• What is being asked:
The lines to repeat run from the one containing "For each pair" through the last line of the records below; repeat them exactly and give nothing more.

• Records shown:

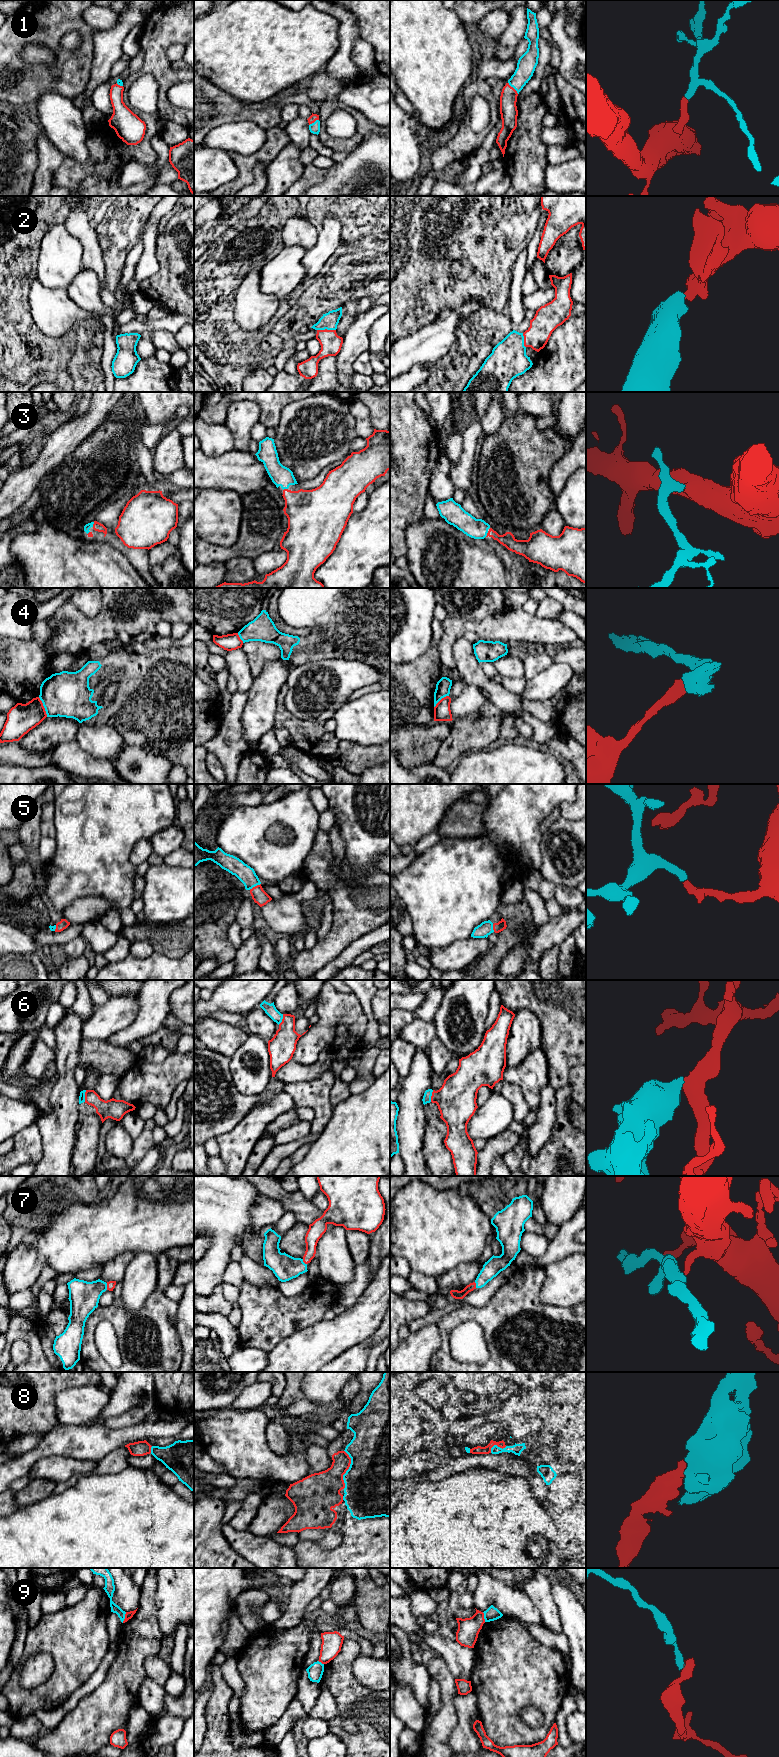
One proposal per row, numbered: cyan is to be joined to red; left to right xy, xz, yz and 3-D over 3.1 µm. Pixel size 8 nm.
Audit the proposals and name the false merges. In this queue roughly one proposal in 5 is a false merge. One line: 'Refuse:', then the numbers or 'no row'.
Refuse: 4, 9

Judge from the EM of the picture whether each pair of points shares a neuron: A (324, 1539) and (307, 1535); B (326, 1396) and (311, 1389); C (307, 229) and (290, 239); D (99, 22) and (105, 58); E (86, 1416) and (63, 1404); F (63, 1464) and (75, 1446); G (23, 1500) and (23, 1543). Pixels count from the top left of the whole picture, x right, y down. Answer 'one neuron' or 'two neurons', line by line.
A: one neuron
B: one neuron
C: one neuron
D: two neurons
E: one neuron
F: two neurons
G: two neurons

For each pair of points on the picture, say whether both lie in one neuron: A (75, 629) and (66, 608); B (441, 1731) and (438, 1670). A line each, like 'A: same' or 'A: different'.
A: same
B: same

• Answer area:
For each pair of points on the picture, say whether both lie in one neuron: A (75, 629) and (66, 608); B (441, 1731) and (438, 1670). A line each, like 'A: same' or 'A: different'.
A: same
B: same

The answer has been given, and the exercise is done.